Re: Media Fragments URI parsing: pseudo algorithm code

On Wed, 30 Jun 2010 16:22:15 +0200, Yves Lafon <ylafon@w3.org> wrote:

> On Wed, 30 Jun 2010, Philip Jägenstedt wrote:
>
>> You cannot write a robust MF parser based on this grammar, because  
>> t=1&foo=bar is not a valid production, meaning that any future  
>> extension foo of MF will cause that parser to fail completely. Either  
>> the grammar itself must be relaxed, or the parsing must be defined  
>> normatively and handle some things which are not valid productions of  
>> the grammar.
>
> What do you mean by "robust" ?

I mean that it doesn't stop working completely for future additions to the  
syntax, that it should degrade gracefully. If browsers shipped with a  
parser based on the ABNF of MF 1.0, then #t=1 will work and authors will  
use it. MF 2.0 then adds a foo dimension, but authors won't be able to use  
#t=1&foo=bar because the t=1 part would also be ignored until all browsers  
have upgraded to a MF 2.0 parser. That's the opposite of graceful  
degradation.

>>> With the current grammar, it is allowed only in track and id  
>>> productions.
>>> So it is perfectly compatible with the processing defined in rfc3986  
>>> and perfectly allows #track=A%20%26%20B&t=10
>>
>> No disagreement that we need to define it, thankfully. The disagreement  
>> is only where to decode percent-encoding.
>
> RFC3986 gives the answer, after the URI components are parsed (and we  
> define here how to split out in components).

The disagreement here is only for which components to decode  
percent-encoding, RFC3986 will not help us.

>> <issue>
>>
>> MF parsing must be defined normatively in the MF spec itself, meeting  
>> these conditions:
>>
>> 1. should handle all valid productions of the ABNF syntax correctly  
>> and, where necessary, input which is not valid per the syntax.

____________________

▶ _What is required_: Please answer in one sentence: in the Media Fragments parsing thread, what does the writer mean by "robust"? The lines that follow have no connection to the Media Fragments thread.

▶ _Dataset_:
____________________

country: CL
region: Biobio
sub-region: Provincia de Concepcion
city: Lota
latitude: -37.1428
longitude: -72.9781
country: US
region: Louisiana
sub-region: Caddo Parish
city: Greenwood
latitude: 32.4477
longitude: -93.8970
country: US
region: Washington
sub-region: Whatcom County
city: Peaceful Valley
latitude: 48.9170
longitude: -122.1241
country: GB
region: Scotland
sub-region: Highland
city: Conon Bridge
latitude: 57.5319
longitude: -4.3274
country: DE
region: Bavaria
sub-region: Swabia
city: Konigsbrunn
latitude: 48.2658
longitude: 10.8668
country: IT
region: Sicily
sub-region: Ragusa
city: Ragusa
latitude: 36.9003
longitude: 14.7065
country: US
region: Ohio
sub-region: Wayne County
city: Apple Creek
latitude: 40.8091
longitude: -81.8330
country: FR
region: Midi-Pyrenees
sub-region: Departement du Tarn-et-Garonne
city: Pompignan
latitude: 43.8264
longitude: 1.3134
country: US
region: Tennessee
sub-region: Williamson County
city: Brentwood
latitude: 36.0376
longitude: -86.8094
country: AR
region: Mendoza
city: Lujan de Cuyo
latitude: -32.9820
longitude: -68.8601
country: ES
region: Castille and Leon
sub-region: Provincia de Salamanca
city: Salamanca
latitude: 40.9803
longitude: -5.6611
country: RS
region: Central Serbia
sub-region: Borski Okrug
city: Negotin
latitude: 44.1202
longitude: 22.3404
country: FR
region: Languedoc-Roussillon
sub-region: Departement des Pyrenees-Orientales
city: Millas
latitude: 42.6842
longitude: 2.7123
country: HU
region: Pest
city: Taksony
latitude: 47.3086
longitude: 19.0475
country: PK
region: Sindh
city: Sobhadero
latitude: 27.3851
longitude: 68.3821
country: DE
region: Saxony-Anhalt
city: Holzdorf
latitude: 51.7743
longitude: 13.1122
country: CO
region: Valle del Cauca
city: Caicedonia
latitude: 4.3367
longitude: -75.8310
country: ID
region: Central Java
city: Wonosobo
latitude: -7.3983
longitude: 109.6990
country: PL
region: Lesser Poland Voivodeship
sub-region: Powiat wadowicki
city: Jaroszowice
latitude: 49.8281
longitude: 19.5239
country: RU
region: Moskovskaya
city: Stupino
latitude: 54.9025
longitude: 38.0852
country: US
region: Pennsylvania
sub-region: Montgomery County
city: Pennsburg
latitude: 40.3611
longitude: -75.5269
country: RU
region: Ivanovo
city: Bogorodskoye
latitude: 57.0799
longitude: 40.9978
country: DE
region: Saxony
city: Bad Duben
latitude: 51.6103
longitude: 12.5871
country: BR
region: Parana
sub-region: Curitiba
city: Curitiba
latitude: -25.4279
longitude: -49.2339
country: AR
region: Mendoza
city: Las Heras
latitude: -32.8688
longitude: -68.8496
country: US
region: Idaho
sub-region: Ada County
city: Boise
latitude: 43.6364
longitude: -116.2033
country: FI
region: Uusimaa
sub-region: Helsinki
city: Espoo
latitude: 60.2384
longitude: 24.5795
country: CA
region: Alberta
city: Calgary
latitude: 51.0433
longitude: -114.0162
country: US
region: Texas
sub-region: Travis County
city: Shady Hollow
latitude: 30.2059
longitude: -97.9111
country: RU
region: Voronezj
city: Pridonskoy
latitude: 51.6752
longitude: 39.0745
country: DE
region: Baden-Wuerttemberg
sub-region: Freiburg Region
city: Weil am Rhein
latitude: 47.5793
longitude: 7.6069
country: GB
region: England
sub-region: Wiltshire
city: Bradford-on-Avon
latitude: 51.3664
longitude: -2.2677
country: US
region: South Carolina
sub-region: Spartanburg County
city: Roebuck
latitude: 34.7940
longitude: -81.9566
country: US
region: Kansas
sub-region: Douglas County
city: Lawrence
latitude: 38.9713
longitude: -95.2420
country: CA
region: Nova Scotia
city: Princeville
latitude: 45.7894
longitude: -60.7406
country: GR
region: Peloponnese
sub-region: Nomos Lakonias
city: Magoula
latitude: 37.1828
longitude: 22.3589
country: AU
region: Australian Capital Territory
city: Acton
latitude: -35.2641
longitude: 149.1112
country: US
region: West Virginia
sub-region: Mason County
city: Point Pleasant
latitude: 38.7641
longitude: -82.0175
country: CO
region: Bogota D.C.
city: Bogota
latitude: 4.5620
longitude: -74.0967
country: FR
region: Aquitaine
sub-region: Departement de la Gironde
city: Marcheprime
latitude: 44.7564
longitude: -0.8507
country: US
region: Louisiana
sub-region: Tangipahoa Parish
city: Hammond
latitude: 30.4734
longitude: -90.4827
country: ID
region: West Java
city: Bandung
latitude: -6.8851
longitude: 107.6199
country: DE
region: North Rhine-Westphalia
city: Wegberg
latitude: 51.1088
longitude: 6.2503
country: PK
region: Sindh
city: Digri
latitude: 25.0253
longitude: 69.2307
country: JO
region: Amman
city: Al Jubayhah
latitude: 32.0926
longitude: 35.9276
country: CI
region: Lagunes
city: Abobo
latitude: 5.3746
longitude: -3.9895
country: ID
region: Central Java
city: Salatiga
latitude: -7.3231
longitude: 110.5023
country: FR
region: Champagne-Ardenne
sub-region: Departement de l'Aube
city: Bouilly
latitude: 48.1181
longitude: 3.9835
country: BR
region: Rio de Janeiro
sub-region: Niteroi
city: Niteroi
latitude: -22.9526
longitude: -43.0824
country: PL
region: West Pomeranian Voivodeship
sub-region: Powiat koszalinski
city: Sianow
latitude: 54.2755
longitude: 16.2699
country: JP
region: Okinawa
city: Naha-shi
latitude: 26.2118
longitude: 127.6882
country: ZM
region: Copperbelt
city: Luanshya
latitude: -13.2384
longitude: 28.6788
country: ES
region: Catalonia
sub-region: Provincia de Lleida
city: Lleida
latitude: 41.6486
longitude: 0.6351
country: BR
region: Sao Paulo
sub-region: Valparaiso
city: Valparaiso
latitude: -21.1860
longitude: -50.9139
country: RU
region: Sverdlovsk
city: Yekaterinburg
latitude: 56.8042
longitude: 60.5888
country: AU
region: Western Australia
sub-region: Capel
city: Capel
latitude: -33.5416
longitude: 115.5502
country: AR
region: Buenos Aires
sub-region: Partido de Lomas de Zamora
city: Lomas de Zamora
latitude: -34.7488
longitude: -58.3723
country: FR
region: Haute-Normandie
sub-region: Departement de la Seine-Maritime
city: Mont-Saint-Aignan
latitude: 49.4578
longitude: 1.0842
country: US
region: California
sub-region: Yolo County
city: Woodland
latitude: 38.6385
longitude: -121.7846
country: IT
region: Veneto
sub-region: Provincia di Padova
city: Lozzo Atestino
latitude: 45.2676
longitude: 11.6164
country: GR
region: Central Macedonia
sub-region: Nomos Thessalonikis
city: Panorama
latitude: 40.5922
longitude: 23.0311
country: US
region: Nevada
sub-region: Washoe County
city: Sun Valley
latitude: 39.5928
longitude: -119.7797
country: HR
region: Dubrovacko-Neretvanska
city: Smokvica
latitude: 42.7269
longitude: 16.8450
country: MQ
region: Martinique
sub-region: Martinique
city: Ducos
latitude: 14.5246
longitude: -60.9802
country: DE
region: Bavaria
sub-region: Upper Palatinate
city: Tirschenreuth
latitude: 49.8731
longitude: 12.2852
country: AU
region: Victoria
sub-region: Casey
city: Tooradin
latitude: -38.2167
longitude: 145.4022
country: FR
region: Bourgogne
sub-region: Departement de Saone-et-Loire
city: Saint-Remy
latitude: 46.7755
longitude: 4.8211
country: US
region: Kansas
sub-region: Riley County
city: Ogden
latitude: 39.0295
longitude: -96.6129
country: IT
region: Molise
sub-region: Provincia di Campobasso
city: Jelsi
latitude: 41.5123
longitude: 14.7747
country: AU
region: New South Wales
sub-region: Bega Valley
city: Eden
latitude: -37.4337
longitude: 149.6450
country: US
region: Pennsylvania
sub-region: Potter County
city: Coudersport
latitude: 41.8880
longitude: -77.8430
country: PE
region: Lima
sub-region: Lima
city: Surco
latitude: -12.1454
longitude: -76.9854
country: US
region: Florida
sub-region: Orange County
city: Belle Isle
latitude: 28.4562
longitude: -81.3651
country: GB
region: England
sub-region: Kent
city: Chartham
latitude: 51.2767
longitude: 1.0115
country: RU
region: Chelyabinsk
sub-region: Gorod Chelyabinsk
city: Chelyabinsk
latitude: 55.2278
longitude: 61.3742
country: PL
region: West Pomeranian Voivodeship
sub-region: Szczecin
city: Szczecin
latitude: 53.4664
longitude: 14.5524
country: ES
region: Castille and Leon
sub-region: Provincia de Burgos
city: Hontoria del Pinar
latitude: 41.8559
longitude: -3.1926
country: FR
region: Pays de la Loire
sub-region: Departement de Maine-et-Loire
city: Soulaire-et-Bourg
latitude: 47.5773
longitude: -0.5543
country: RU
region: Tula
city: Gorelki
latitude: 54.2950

____________________

▶ _Response for this exercise_: A robust parser keeps working when the syntax gains future additions and degrades gracefully instead.